The Frontline documentary “Two American Families: 1991-2024,” arriving on Tuesday, follows two Milwaukee families, one Black, one white, over the last 30-odd years. “Families” is intimate and dignified, unwavering but gentle. At a time when so much documentary television feels generic, disposable and even straightforwardly pointless, this is both a master work unto itself and a glaring reminder of what is largely absent in television narrative nonfiction.

“Families” is the fifth installment in the tales of the Stanley and Neumann families, a long-term portrait series produced and directed by Tom Casciato and Kathleen Hughes, with interviews and narration by Bill Moyers. The specials began with “Minimum Wages: The New Economy” in 1992, after the breadwinners of each family were laid off from union manufacturing jobs. (This newest entry covers the full timeline and does not require previous familiarity.

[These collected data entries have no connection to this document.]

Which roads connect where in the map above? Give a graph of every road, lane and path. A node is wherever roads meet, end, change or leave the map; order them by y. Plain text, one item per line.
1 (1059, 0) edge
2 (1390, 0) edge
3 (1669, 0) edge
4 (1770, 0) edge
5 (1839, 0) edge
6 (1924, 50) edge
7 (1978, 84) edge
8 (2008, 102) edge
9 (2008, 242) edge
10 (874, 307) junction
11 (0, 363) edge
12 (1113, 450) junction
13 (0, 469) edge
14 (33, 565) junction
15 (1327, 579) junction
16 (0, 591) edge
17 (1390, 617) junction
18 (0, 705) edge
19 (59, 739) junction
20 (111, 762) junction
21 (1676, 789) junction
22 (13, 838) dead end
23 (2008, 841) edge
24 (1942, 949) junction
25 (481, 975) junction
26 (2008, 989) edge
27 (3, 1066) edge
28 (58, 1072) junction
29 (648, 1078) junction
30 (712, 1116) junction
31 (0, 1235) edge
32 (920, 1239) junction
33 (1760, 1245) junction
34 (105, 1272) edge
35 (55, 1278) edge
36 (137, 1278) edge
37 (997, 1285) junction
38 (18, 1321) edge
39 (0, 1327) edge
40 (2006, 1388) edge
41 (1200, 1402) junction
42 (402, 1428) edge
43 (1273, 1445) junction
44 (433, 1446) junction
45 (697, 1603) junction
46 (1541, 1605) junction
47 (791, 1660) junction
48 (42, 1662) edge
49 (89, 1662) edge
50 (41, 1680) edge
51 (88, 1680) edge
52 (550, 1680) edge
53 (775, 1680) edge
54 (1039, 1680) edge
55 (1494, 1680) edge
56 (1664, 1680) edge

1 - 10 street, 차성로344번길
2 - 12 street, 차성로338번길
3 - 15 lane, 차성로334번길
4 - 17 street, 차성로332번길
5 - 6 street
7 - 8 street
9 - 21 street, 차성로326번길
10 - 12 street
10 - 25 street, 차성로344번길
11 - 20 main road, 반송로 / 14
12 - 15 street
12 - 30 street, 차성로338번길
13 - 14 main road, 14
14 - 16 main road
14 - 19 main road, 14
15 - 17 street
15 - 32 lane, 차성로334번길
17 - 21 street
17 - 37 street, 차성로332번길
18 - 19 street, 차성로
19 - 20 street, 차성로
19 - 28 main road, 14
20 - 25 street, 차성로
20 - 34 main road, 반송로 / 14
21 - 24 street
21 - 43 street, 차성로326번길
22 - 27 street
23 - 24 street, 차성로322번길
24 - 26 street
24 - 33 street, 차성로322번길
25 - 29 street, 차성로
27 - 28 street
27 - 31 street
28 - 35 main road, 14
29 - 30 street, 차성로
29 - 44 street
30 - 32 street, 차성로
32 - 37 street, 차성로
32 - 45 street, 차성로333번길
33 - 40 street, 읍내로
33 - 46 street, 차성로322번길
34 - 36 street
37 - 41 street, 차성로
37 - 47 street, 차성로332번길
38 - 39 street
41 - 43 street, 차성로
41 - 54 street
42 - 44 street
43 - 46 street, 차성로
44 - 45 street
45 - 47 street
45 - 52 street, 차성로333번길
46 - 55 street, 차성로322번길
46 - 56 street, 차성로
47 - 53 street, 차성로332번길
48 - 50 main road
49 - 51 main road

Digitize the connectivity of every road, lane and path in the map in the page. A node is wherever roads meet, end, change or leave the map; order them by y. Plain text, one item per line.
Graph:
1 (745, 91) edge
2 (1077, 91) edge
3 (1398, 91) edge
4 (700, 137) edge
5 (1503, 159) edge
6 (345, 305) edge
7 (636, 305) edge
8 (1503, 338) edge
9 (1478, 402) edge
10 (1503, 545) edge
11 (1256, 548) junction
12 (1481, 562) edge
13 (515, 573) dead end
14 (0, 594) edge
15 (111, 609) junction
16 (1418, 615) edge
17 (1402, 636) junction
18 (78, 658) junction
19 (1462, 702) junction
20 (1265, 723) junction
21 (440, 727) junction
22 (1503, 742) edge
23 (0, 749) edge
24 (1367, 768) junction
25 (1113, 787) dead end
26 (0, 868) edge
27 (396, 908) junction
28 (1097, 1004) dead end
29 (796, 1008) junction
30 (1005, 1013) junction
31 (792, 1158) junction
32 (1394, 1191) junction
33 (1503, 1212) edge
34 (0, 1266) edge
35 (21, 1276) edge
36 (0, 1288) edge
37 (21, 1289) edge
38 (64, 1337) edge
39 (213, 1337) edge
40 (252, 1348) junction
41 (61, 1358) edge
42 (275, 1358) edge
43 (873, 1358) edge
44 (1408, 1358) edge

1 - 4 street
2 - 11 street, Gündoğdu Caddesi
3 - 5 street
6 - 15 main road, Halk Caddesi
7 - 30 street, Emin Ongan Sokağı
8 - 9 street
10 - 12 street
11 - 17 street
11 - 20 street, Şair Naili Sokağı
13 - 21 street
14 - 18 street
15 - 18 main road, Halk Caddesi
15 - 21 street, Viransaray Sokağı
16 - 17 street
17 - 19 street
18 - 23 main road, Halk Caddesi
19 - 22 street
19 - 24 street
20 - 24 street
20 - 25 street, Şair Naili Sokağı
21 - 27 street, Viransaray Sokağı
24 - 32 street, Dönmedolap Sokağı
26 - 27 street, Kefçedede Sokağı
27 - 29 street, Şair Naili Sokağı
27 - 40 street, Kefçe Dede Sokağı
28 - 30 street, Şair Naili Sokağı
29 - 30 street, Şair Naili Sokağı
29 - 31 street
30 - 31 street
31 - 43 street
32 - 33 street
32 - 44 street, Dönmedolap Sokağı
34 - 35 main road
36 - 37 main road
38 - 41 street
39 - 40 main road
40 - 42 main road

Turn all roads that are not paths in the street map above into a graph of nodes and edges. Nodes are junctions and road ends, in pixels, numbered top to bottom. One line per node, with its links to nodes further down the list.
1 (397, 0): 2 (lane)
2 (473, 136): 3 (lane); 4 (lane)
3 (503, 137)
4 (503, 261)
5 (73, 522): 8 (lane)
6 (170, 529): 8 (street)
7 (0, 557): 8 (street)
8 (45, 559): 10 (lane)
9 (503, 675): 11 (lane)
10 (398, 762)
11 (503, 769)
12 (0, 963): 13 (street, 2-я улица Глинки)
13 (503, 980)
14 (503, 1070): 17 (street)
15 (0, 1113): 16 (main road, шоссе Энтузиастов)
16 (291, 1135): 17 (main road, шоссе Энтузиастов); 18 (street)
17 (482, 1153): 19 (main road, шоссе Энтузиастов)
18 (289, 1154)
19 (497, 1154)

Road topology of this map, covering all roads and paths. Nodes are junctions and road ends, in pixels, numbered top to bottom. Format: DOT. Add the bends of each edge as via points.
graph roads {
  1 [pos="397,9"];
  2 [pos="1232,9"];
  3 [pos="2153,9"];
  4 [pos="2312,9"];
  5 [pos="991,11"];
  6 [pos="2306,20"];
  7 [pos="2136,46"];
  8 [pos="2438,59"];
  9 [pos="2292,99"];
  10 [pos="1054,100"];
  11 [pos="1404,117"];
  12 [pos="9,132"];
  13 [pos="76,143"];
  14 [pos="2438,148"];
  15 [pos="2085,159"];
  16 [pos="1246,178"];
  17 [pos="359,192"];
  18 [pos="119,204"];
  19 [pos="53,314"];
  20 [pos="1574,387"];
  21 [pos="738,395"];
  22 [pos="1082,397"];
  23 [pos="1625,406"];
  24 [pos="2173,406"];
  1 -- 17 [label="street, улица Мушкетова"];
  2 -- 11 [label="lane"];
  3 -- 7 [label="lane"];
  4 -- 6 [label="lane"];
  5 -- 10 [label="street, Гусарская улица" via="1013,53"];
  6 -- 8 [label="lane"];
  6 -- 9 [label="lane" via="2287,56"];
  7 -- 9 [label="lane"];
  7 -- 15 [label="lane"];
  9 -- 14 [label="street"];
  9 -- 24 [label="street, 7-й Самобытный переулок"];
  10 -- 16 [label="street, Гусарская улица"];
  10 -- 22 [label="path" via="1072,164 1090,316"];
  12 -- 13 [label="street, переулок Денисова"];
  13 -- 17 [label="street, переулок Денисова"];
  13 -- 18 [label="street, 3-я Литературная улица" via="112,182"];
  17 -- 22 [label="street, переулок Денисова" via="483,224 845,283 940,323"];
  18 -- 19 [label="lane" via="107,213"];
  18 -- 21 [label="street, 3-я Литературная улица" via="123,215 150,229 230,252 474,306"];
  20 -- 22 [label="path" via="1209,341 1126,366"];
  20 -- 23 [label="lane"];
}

) Since then, neither family has ever truly recovered, despite ceaseless — ceaseless — hard work, as the parents, and eventually their children, all struggle to find their way into the middle class. Faith is a huge theme here, with each family turning to religious practice as a respite from suffering and as reservoir of hope. In one scene, the white family, the Neumanns, stand on the altar as their priest thanks God for providing the dad with an $8-per-hour nonunion job with no benefits.

Even that job doesn’t last. Prayers and preaching weave through the dec.